### PAGE EXTRACT
_ _ _

MADISON, Wis. (AP) — Gov. Tony Evers faced pressure Monday to sign the state budget as passed by the Republican-controlled Legislature, even though it doesn’t include many of his priorities and GOP lawmakers made it difficult for him to reshape it with partial vetoes.
The last budget, when Republicans controlled the Senate, Assembly and governor, under Scott Walker, the budget didn’t get signed until Sept. 21, 2017 — nearly three months past the July 1 deadline.
Regardless, Republicans have been calling on the Democratic governor to sign the nearly $82 billion budget, claiming it represents the best compromise possible.
On Monday, a group representing long-term care facilities in Wisconsin also urged the governor to sign it, while the Wisconsin Association of School Boards asked for a partial veto that would increase per-student aid by $17 million.
Some liberals, however, advocated for Evers to veto the entire two-year spending plan — which would be an unprecedented move since Wisconsin moved to two-year budgets. Evers has said he would consider it.
LeadingAge Wisconsin came out Monday in favor of Evers signing the plan. The group represents more than 200 nursing homes, facilities for the developmentally disabled, independent and assisted living facilities, and community service agencies. It cited nearly $234 million more for long-term care in the two-year budget as a reason for Evers to sign the budget into law.

_ _ _

### INFORMATION PROVIDED
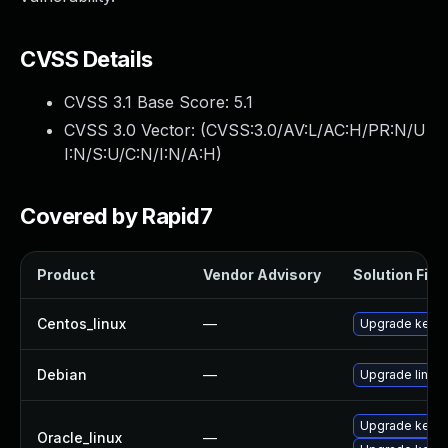
CVSS Details
CVSS 3.1 Base Score:
5.1
CVSS 3.0 Vector: (
CVSS:3.0/AV:L/AC:H/PR:N/U
I:N/S:U/C:N/I:N/A:H
)
Covered by Rapid7
Product
Vendor Advisory
Solution File
Centos_linux
—
Upgrade kerne
Debian
—
Upgrade linux
Upgrade kerne
Oracle_linux
—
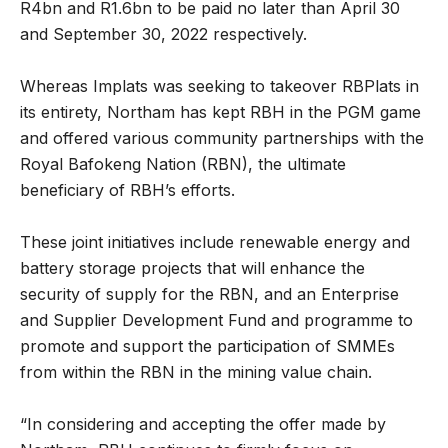
R4bn and R1.6bn to be paid no later than April 30
and September 30, 2022 respectively.
Whereas Implats was seeking to takeover RBPlats in
its entirety, Northam has kept RBH in the PGM game
and offered various community partnerships with the
Royal Bafokeng Nation (RBN), the ultimate
beneficiary of RBH’s efforts.
These joint initiatives include renewable energy and
battery storage projects that will enhance the
security of supply for the RBN, and an Enterprise
and Supplier Development Fund and programme to
promote and support the participation of SMMEs
from within the RBN in the mining value chain.
“In considering and accepting the offer made by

_ _ _

### DIRECTIONS
A) In the Wisconsin budget report, on what date was the previous state budget signed?
B) List every dollar amount in the Wisconsin budget report, with the qualifying word that comes before it where one is given.
C) Write out the Wisconsin budget report word for word from "LeadingAge Wisconsin came" to "budget into law.".

### PROBLEM SOLUTIONS
A) Sept. 21, 2017

B)
nearly $82 billion
$17 million
nearly $234 million

C)
LeadingAge Wisconsin came out Monday in favor of Evers signing the plan. The group represents more than 200 nursing homes, facilities for the developmentally disabled, independent and assisted living facilities, and community service agencies. It cited nearly $234 million more for long-term care in the two-year budget as a reason for Evers to sign the budget into law.